→ **What you need to do**:
Transcribe all of the records word for word, please, omitting the pictures.

══ Supplied data

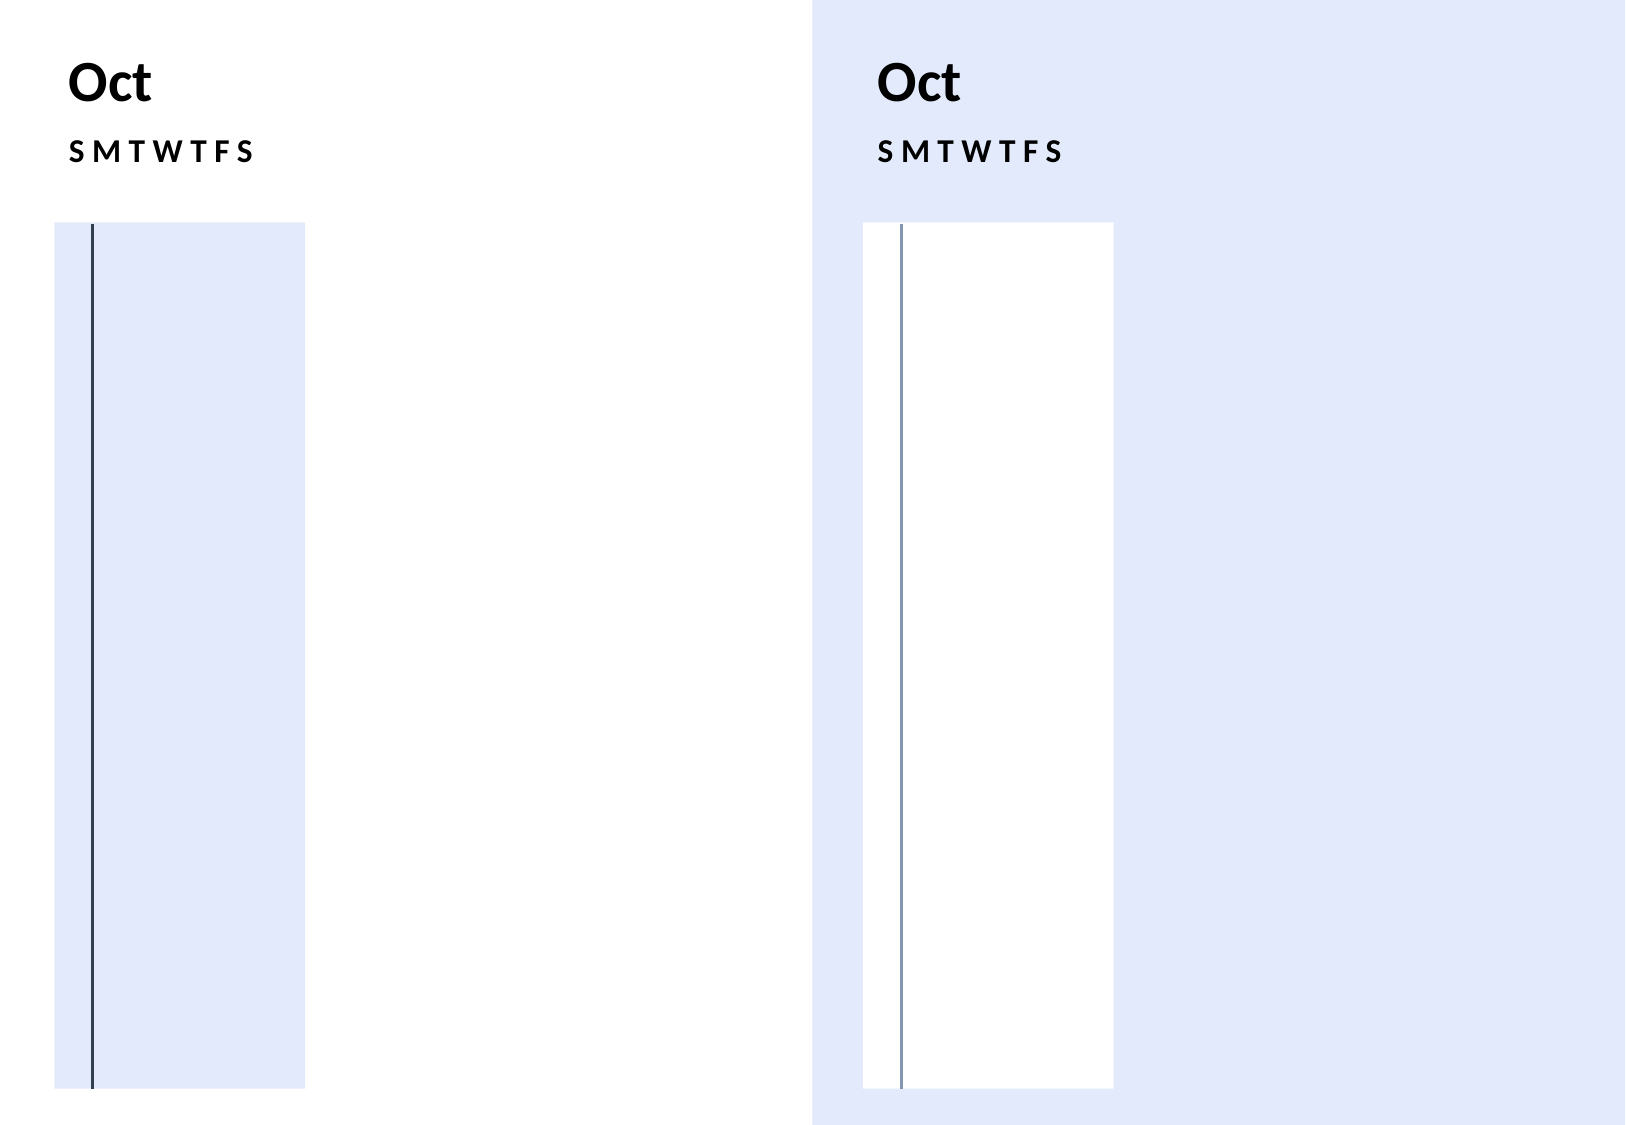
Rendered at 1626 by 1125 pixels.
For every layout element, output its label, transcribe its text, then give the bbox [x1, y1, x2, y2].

text_box S M T W T F S [862, 121, 1114, 177]
text_box [811, 0, 1625, 1125]
text_box Oct [862, 36, 1114, 121]
text_box Oct [54, 36, 306, 121]
text_box S M T W T F S [54, 121, 306, 177]
text_box [862, 221, 1115, 1090]
text_box [53, 221, 306, 1090]
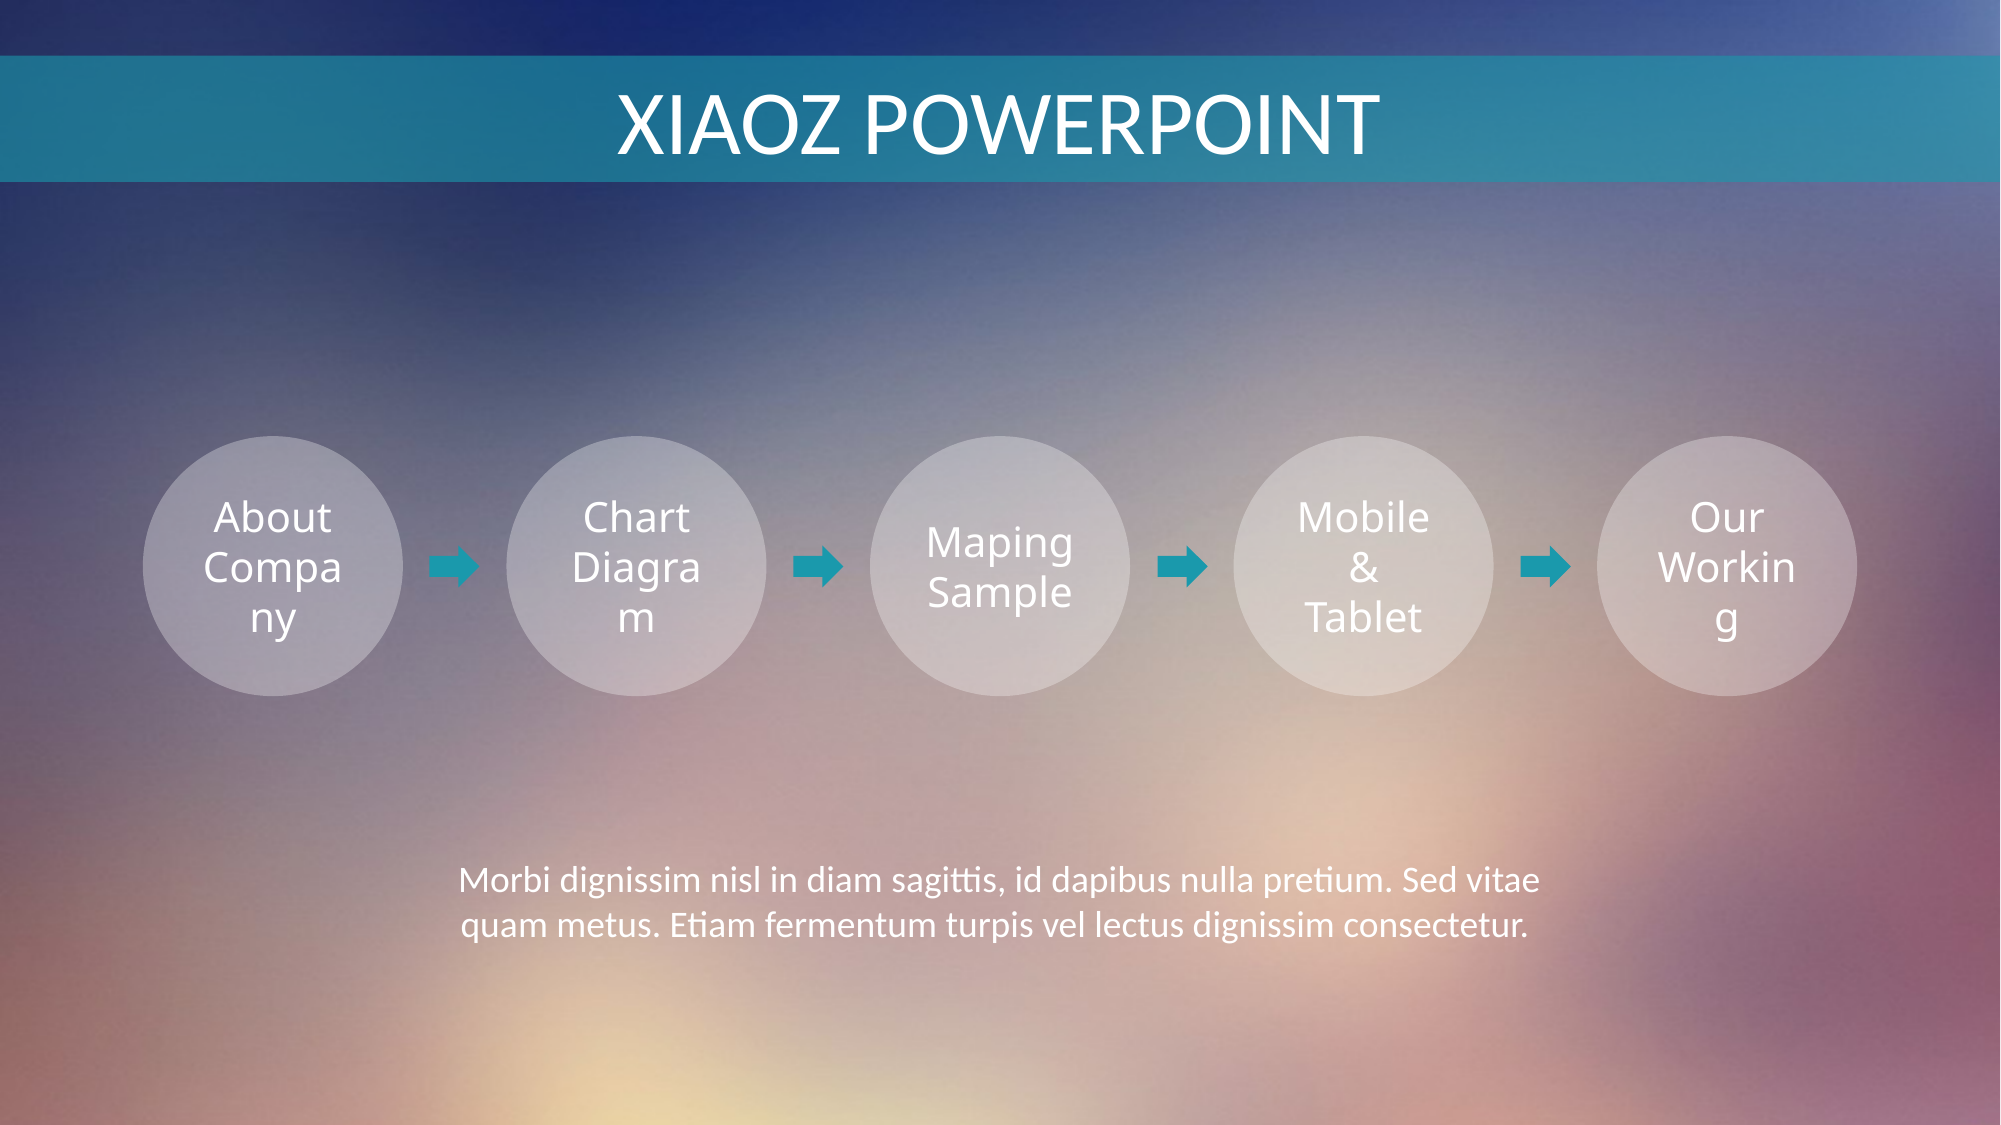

════

→ **Answer box**:
Rendered at 1626 by 1125 pixels.
For every layout element, output its label, transcribe its text, then give the bbox [x1, y1, x2, y2].

text_box S M T W T F S [862, 121, 1114, 177]
text_box [811, 0, 1625, 1125]
text_box Oct [862, 36, 1114, 121]
text_box Oct [54, 36, 306, 121]
text_box S M T W T F S [54, 121, 306, 177]
text_box [862, 221, 1115, 1090]
text_box [53, 221, 306, 1090]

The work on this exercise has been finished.